Horgan has also pledged to improve services including health care and education, build infrastructure such as hospitals, roads and transit, while also tackling climate change and creating jobs.

Clark says if the Liberals are re-elected, they would cut the small business tax to two per cent, phase out provincial sales tax on electricity for all businesses, and commit to four more balanced budgets.

Clark also touted previous promises to eliminate unpopular medical services premiums, cap bridge tolls at $500 annually for commuters and create a new tax credit for people living in communities that are dependent on BC Ferries.

The Liberal platform was released at a Vancouver-based technology company as the party is also promising to spend $87 million in a technology strategy and for teaching coding to students in grades 6 to 9.

FILE PHOTO - B.C. Green Party leader Andrew Weaver speaking to a supporter at Thompson Rivers University March 27, 2017.
FILE PHOTO - B.C. Green Party leader Andrew Weaver speaking to a supporter at Thompson Rivers University March 27, 2017.

Here is a look at some of the promises being made by the three main political parties.

Liberals:

— The cost of the party's promises amounts to $157 million in new spending over three years.

— Four consecutive balanced budgets to eliminate the province's operating debt by 2021.

— A four-year freeze on personal income taxes, and no change to the carbon tax until 2021.

— A cap on bridge tolls and a new tax break for people living in ferry-dependent communities.

— New tax credits to help seniors, including a tax credit for those caring for seniors or family members with disabilities, and doubling a tax credit for seniors who renovate their homes.

NDP:

— A $10-a-day childcare plan based on Quebec's system.

— Eliminate tolls on the Golden Ears and Port Mann bridges linking suburban commuters to Vancouver, while also freezing BC Hydro rates.

— Ban corporate and union donations to political parties.

— Increase the minimum wage, which is slated to rise to $11.35 an hour by September, to $15 an hour.

— Stop plans by Kinder Morgan to expand the Trans Mountain pipeline across B.C. to Burnaby.

Green party:

— Free pre-school for three- and four-year-old children and free daycare for children up to age three who have working parents, while families with a stay-at-home parent would receive up to $500 a month for a child up to the age of two.

— Change the law to reduce greenhouse gas emissions to 40 per cent below 2007 levels by 2030, while extending the carbon tax to fugitive and vented emissions.

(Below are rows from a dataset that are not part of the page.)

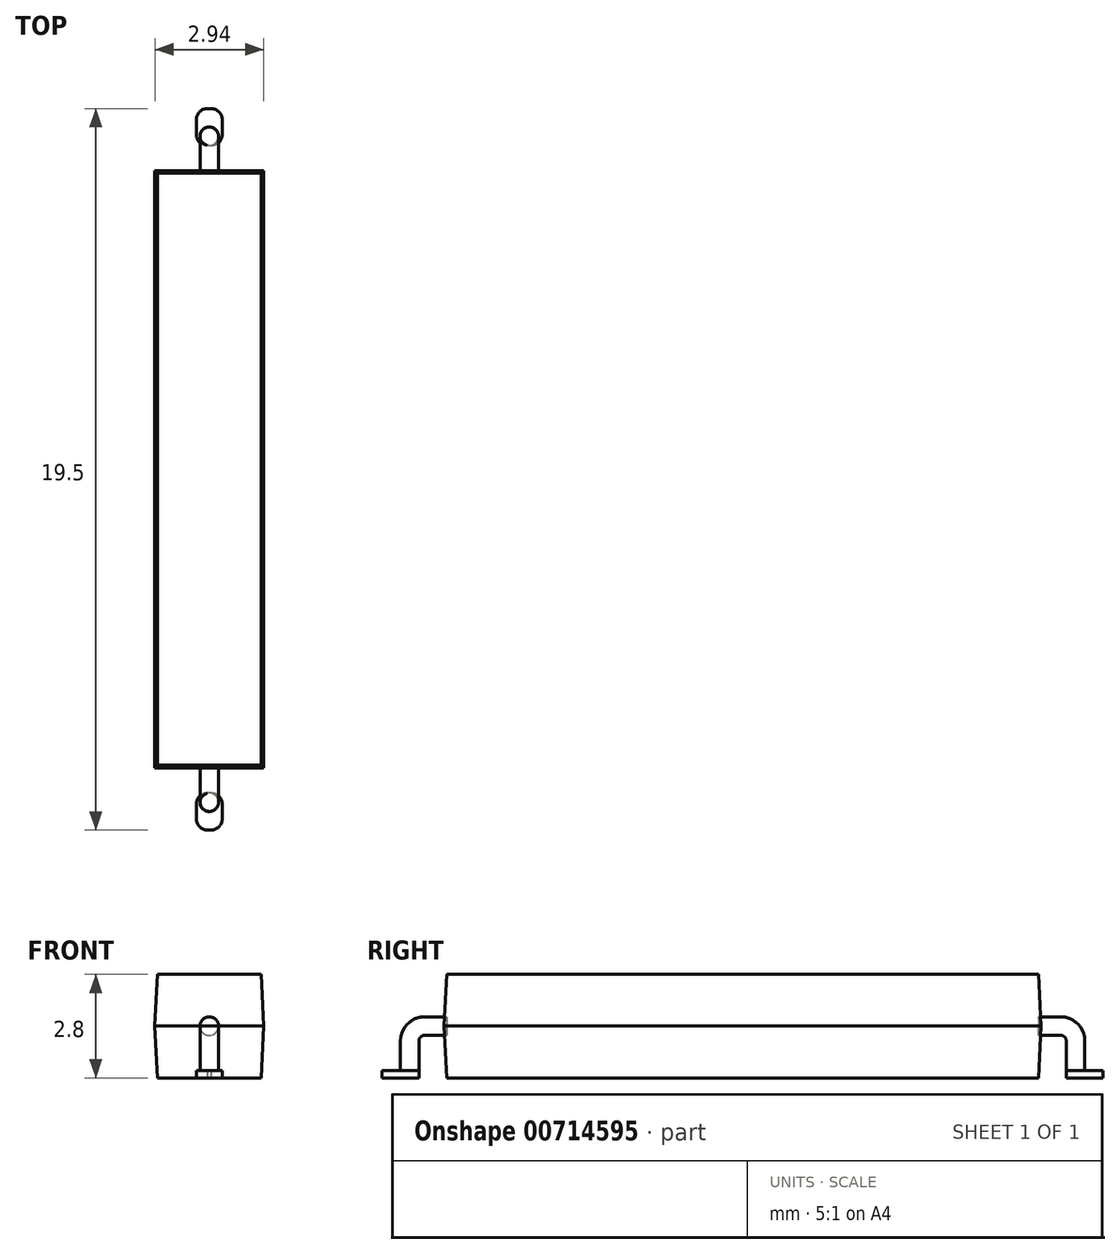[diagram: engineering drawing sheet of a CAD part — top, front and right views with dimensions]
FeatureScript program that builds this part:
annotation { "Feature Type Name" : "Feature", "Feature Type Description" : "" }
export const myFeature = defineFeature(function(context is Context, id is Id, definition is map)
    precondition{}
    {
        {
            var Q0;
            Q0=qCreatedBy(makeId("Top.planeOp"),FACE);
            var sketch = newSketch(context, id + "F0", { "sketchPlane" : qUnion([Q0])});
            skLineSegment(sketch, "E0.bottom", {"start": v(1.4, 8) * mm, "end": v(-1.4, 8) * mm});
            skLineSegment(sketch, "E0.top", {"start": v(1.4, -8) * mm, "end": v(-1.4, -8) * mm});
            skLineSegment(sketch, "E0.left", {"start": v(1.4, 8) * mm, "end": v(1.4, -8) * mm});
            skLineSegment(sketch, "E0.right", {"start": v(-1.4, 8) * mm, "end": v(-1.4, -8) * mm});
            skPoint(sketch, "E0.middle", {"position": v(0, 0) * mm});
            skSolve(sketch);
        }
        {
            var Q0;
            Q0=qSketchRegion(id+"F0",true);
            extrude(context, id + "F1", {"entities" : qUnion([Q0]), "depth" : 1.4 * mm, "hasDraft" : true, "draftAngle" : 3 * degree});
        }
        {
            var Q0;
            Q0=makeQuery(id+"F1.opExtrude","CAP_FACE",FACE,{"disambiguationData":[OSD([sQuery(id+"F0.wireOp",EDGE,"E0.bottom"),sQuery(id+"F0.wireOp",EDGE,"E0.top"),sQuery(id+"F0.wireOp",EDGE,"E0.left"),sQuery(id+"F0.wireOp",EDGE,"E0.right")])],"isStart":false});
            extrude(context, id + "F2", {"entities" : qUnion([Q0]), "operationType" : NewBodyOperationType.ADD, "depth" : 1.4 * mm, "hasDraft" : true, "draftAngle" : 3 * degree, "draftPullDirection" : true});
        }
        {
            var Q0;
            Q0=qCreatedBy(makeId("Top.planeOp"),FACE);
            var sketch = newSketch(context, id + "F3", { "sketchPlane" : qUnion([Q0])});
            skLineSegment(sketch, "E1.bottom", {"start": v(0.05, -8.75) * mm, "end": v(-0.05, -8.75) * mm});
            skLineSegment(sketch, "E1.top", {"start": v(0.05, -9.75) * mm, "end": v(-0.05, -9.75) * mm});
            skLineSegment(sketch, "E1.left", {"start": v(0.35, -9.05) * mm, "end": v(0.35, -9.45) * mm});
            skLineSegment(sketch, "E1.right", {"start": v(-0.35, -9.05) * mm, "end": v(-0.35, -9.45) * mm});
            skPoint(sketch, "E1.middle", {"position": v(0, -9.25) * mm});
            skPoint(sketch, "E2.visualSharp", {"position": v(-0.35, -8.75) * mm});
            skArc(sketch, "E2.filletArc", {"start": v(-0.05, -8.75) * mm, "mid": v(-0.26, -8.84) * mm, "end": v(-0.35, -9.05) * mm});
            skPoint(sketch, "E3.visualSharp", {"position": v(0.35, -8.75) * mm});
            skArc(sketch, "E3.filletArc", {"start": v(0.35, -9.05) * mm, "mid": v(0.26, -8.84) * mm, "end": v(0.05, -8.75) * mm});
            skPoint(sketch, "E4.visualSharp", {"position": v(0.35, -9.75) * mm});
            skArc(sketch, "E4.filletArc", {"start": v(0.05, -9.75) * mm, "mid": v(0.26, -9.66) * mm, "end": v(0.35, -9.45) * mm});
            skPoint(sketch, "E5.visualSharp", {"position": v(-0.35, -9.75) * mm});
            skArc(sketch, "E5.filletArc", {"start": v(-0.35, -9.45) * mm, "mid": v(-0.26, -9.66) * mm, "end": v(-0.05, -9.75) * mm});
            skSolve(sketch);
        }
        {
            var Q0;
            Q0=qCreatedBy(makeId("Right.planeOp"),FACE);
            var sketch = newSketch(context, id + "F4", { "sketchPlane" : qUnion([Q0])});
            skLineSegment(sketch, "E6", {"start": v(-8, 1.4) * mm, "end": v(-8.6, 1.4) * mm});
            skLineSegment(sketch, "E7", {"start": v(-9, 1) * mm, "end": v(-9, 0) * mm});
            skLineSegment(sketch, "E8", {"start": v(-8, 2.8) * mm, "end": v(-8, 0) * mm, "construction": true});
            skPoint(sketch, "E9.visualSharp", {"position": v(-9, 1.4) * mm});
            skArc(sketch, "E9.filletArc", {"start": v(-8.6, 1.4) * mm, "mid": v(-8.88, 1.28) * mm, "end": v(-9, 1) * mm});
            skSolve(sketch);
        }
        {
            var Q0;
            Q0=qCreatedBy(makeId("Top.planeOp"),FACE);
            var sketch = newSketch(context, id + "F5", { "sketchPlane" : qUnion([Q0])});
            skCircle(sketch, "E10", {"center": v(0, -9) * mm, "radius": 0.25 * mm});
            skSolve(sketch);
        }
        {
            var Q0;
            Q0=makeQuery(id+"F5.imprint","IMPRINT",FACE,{"disambiguationData":[TD([[makeQuery(id+"F5.imprint","IMPRINT",EDGE,{"derivedFrom":sQuery(id+"F5.wireOp",EDGE,"E10")}),1.0]])]});
            var Q1;
            Q1=sQuery(id+"F4.wireOp",EDGE,"E7");
            var Q2;
            Q2=sQuery(id+"F4.wireOp",EDGE,"E9.filletArc");
            var Q3;
            Q3=sQuery(id+"F4.wireOp",EDGE,"E6");
            sweep(context, id + "F6", {"profiles" : qUnion([Q0]), "path" : qUnion([Q1, Q2, Q3])});
        }
        {
            var Q0;
            Q0=qSketchRegion(id+"F3",true);
            extrude(context, id + "F7", {"entities" : qUnion([Q0]), "operationType" : NewBodyOperationType.ADD, "depth" : .2 * mm});
        }
        {
            var Q0;
            Q0=makeQuery(id+"F6.opSweep","SWEPT_BODY",BODY,{"disambiguationData":[OSD([sQuery(id+"F4.wireOp",EDGE,"E6"),sQuery(id+"F5.wireOp",EDGE,"E10")])]});
            var Q1;
            Q1=qCreatedBy(makeId("Front.planeOp"),FACE);
            mirror(context, id + "F8", {"entities" : qUnion([Q0]), "mirrorPlane" : qUnion([Q1])});
        }
    });
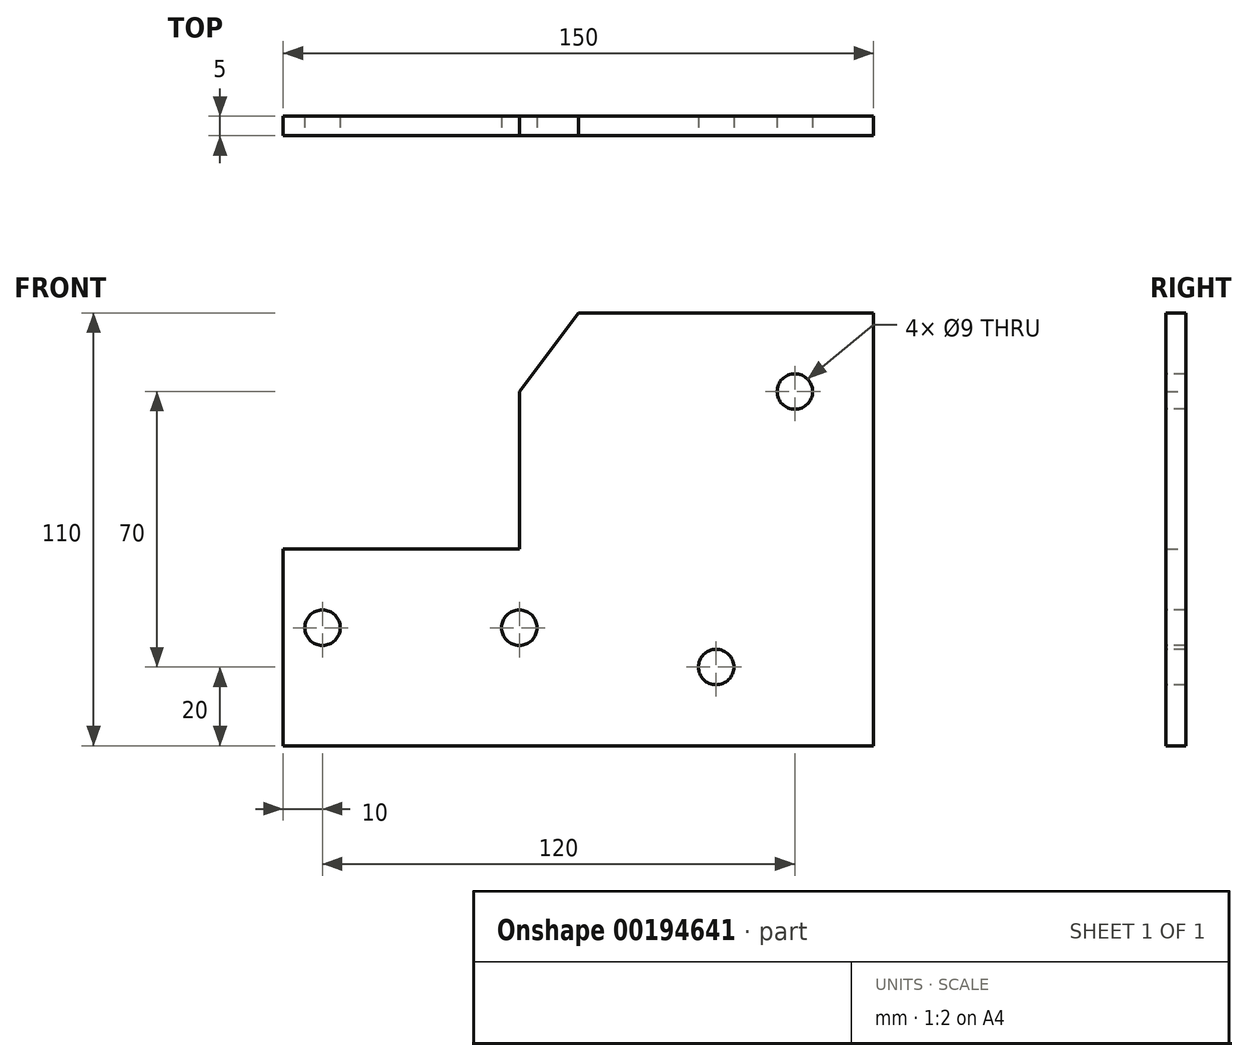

Fugitive sources are unintentional emissions from the processing and delivery of fossil fuels.

— Increase funding for the public education system over four years, beginning with an additional $220 million in 2017-18 and rising to $1.46 billion in 2020-21.

— Implement grants based on need for post-secondary students, and offer tax forgiveness of up to $2,000 a year for up to five years to help graduates repay debt from tuition fees.

— Establish an emerging economy task force to look at the changing nature of business over the next 10 to 25 years that will report to the government by July 2018.